Omgosh! Looks like my buff orpington I used to have! So gorgeous!


----------



## Emeralde (Sep 13, 2020)

A friend of mine convinced me to name the little Peeper, Isis. So her (still hoping) name is now Isis!

Here are her one month images! Her and Freya have been outside the last few days, but its been storming here and I had to bring them inside. Isis is having trouble getting into the coop.

She is turning out to be so pretty!





































She is turning out to be so adorable!

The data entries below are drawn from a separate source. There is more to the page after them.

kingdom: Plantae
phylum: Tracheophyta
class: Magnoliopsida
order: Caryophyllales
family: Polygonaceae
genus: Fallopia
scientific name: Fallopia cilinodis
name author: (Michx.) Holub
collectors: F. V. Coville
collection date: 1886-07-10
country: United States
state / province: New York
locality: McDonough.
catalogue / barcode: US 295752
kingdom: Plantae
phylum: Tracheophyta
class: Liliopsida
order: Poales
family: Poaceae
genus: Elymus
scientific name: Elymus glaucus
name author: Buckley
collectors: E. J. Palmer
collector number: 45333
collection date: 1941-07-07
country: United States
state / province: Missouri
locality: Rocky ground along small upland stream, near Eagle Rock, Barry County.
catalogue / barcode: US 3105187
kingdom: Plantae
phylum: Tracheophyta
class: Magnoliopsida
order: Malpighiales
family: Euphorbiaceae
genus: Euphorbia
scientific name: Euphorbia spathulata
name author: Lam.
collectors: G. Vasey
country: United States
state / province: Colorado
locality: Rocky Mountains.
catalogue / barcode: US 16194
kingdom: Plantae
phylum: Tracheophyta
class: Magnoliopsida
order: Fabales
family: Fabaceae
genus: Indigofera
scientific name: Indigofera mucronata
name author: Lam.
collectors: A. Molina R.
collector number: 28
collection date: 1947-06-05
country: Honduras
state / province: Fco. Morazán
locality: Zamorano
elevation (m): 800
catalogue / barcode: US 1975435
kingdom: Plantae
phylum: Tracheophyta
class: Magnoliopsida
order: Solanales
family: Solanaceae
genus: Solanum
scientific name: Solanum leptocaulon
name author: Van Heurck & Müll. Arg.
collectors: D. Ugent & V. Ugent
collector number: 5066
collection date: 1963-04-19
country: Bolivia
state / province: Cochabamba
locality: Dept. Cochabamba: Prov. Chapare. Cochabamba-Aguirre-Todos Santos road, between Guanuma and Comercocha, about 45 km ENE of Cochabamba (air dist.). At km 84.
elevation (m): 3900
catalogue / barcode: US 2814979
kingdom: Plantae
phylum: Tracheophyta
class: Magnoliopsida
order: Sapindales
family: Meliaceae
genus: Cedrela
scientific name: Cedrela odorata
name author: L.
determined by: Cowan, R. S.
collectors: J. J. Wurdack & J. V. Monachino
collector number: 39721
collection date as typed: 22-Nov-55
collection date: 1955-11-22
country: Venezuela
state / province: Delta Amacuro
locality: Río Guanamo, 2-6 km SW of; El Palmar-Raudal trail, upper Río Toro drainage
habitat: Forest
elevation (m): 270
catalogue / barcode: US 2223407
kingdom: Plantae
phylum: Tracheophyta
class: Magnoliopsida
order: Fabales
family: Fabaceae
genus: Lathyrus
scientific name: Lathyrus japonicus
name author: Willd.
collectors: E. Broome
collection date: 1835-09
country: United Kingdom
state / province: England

I really think Chocobo laid her originally.


----------



## Animals45 (May 11, 2021)

Emeralde said:


> A friend of mine convinced me to name the little Peeper, Isis. So her (still hoping) name is now Isis!
> 
> Here are her one month images! Her and Freya have been outside the last few days, but its been storming here and I had to bring them inside. Isis is having trouble getting into the coop.
> 
> ...


So gorgeous! What breed is she?


----------



## Emeralde (Sep 13, 2020)

Animals45 said:


> So gorgeous! What breed is she?


We think she is Australorp x Buff Orpington cross


----------



## Animals45 (May 11, 2021)

Emeralde said:


> We think she is Australorp x Buff Orpington cross


Wow, Gorgeous!


----------



## Overmountain1 (Jun 5, 2020)

Love it! She’s a unique and beautiful girl!


----------



## robin416 (Sep 8, 2013)

What unusual feathering. I hope she keeps it. It's attention getting.


----------



## Animals45 (May 11, 2021)

Emeralde said:


> A friend of mine convinced me to name the little Peeper, Isis. So her (still hoping) name is now Isis!
> 
> Here are her one month images! Her and Freya have been outside the last few days, but its been storming here and I had to bring them inside. Isis is having trouble getting into the coop.
> 
> ...


I just can't get over the beautiful coloring of this bird!


----------



## Emeralde (Sep 13, 2020)

2 months old!


----------



## robin416 (Sep 8, 2013)

Look at how much peep's color changed. Absolutely stunning!


----------



## Emeralde (Sep 13, 2020)

robin416 said:


> Look at how much peep's color changed. Absolutely stunning!


She is such a pretty chicken


----------



## robin416 (Sep 8, 2013)

That's a statement of fact and not bragging. This is what can happen when breeds are mixed. Stunning offspring.


----------